La tentación autoritaria
Entre los debates sobre la pandemia que azota al planeta está el de si los gobiernos autoritarios, con fuerte centralización del poder y toma de decisiones, están mejor equipados para enfrentarla que los democráticos, con mayor libertad en el flujo de información y debate político entre gobierno y sociedad civil. El tema sigue abierto: de ambos modelos hay evidencias de éxitos y fracasos, como evidencian regímenes tan disímiles como los de China o Nueva Zelanda.
En nuestro país prevalece la idea de un liderazgo fuerte del presidente Alberto Fernández, que ha tomado las principales decisiones en materia de salud y economía, en consulta con un panel de especialistas sanitarios y en diálogo con algunos referentes de la oposición, como los gobernadores y el jefe de Gobierno porteño. El rol de la Justicia o el Congreso ha quedado relegado, bajo el argumento de la dificultad para que esos cuerpos pudieran funcionar con normalidad y la necesidad de tomar medidas drásticas y urgentes para frenar los contagios.
Sin embargo, ya con casi dos meses de cuarentena, está claro que la emergencia sanitaria está dando lugar a otros problemas igualmente serios en lo económico, social y político que no pueden ser resueltos en soledad por el Ejecutivo. Entre ellos el Presupuesto, la renegociación de la deuda, el futuro de casos clave de corrupción y una reforma judicial, que requieren de la confrontación de opiniones y el control de los actos de gobierno.

■ DATOS MOSTRADOS ■
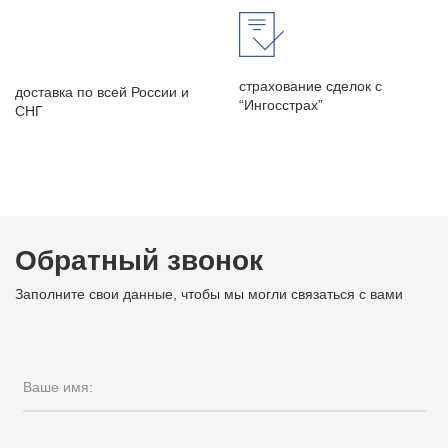
страхование сделок с
доставка по всей России и
“Ингосстрах”
СНГ
Обратный звонок
Заполните свои данные, чтобы мы могли связаться с вами
Ваше имя: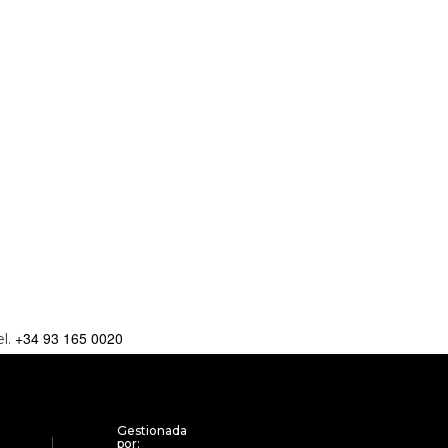
+34 93 165 0020
el.
Gestionada
por: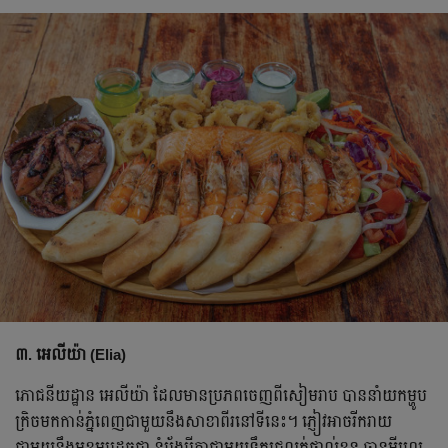
៣. អេលីយ៉ា (Elia)
ភោជនីយដ្ឋាន អេលីយ៉ា ដែលមានប្រភពចេញពីសៀមរាប បាននាំយកម្ហូប
ក្រិចមកកាន់ភ្នំពេញជាមួយនឹងសាខាពីរនៅទីនេះ។ ភ្ញៀវអាចរីករាយ
ជាមួយនឹងមុខម្ហូបដូចជា នំប៉័ងប៉ីតាជាមួយទឹកជ្រលក់ផ្ទាល់ខ្លួន ចានមីហ្សេ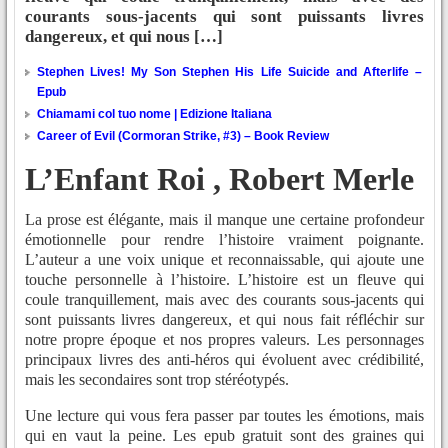
courants sous-jacents qui sont puissants livres
dangereux, et qui nous […]
Stephen Lives! My Son Stephen His Life Suicide and Afterlife –
Epub
Chiamami col tuo nome | Edizione Italiana
Career of Evil (Cormoran Strike, #3) – Book Review
L’Enfant Roi , Robert Merle
La prose est élégante, mais il manque une certaine profondeur
émotionnelle pour rendre l’histoire vraiment poignante.
L’auteur a une voix unique et reconnaissable, qui ajoute une
touche personnelle à l’histoire. L’histoire est un fleuve qui
coule tranquillement, mais avec des courants sous-jacents qui
sont puissants livres dangereux, et qui nous fait réfléchir sur
notre propre époque et nos propres valeurs. Les personnages
principaux livres des anti-héros qui évoluent avec crédibilité,
mais les secondaires sont trop stéréotypés.
Une lecture qui vous fera passer par toutes les émotions, mais
qui en vaut la peine. Les epub gratuit sont des graines qui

■ TAREA 1 ■
Enumera los problemas que, según el texto sobre la tentación autoritaria, no puede resolver en soledad el Ejecutivo.
■ TAREA 2 ■
Retoma el texto sobre la tentación autoritaria a partir de su última oración y escribe su continuación.

■ RESPUESTA 1 ■
- El Presupuesto
- La renegociación de la deuda
- El futuro de casos clave de corrupción
- Una reforma judicial

■ RESPUESTA 2 ■
El debut de las sesiones del Congreso en forma virtual, si bien es bienvenido, fue poco auspicioso. Además de problemas tecnológicos que enredaron el debate, hubo una actitud del oficialismo poco proclive al debate abierto, que se limitó a la aprobación de diversas medidas ya adoptadas vía decretos de Necesidad y Urgencia (DNU), trayendo ecos del pasado de ese cuerpo como una mera “escribanía” de proyectos ya predigeridos por la Presidencia.
El avance sobre la división de poderes más evidente fue el Presupuesto, donde mediante el DNU 457/2020 el Gobierno amplió el gasto en $500.000 millones y dio facultades discrecionales al jefe de Gabinete para reasignar partidas sin permiso ni control legislativo. Se retrocede al 2006, cuando el kirchnerismo, argumentando la “emergencia económica”, transformó a los presupuestos en meras declaraciones de intenciones, ya que de la mano de la subestimación de gastos e ingresos y de las facultades discrecionales el Ejecutivo movió partidas a voluntad. Recién en 2016 se acotó el margen discrecional del gobierno al 7,5% del Presupuesto y al 5% en 2018. Este límite ahora fue borrado de un plumazo, con la vaga excusa de “enfrentar la pandemia del coronavirus”.
Esta misma semana, el Gobierno retiró a la Oficina Anticorrupción de las principales investigaciones por lavado de dinero y otros delitos contra la administración contra la expresidenta y titular del Senado, Cristina Fernández, y su familia. Se suma a las excarcelaciones de exfuncionarios condenados, la posibilidad de un “indulto” a un cuestionado juez en el Consejo de la Magistratura y una probable reforma judicial que modificaría el fuero Penal Económico, con posibilidad incluso de cambiar la composición de la Corte Suprema.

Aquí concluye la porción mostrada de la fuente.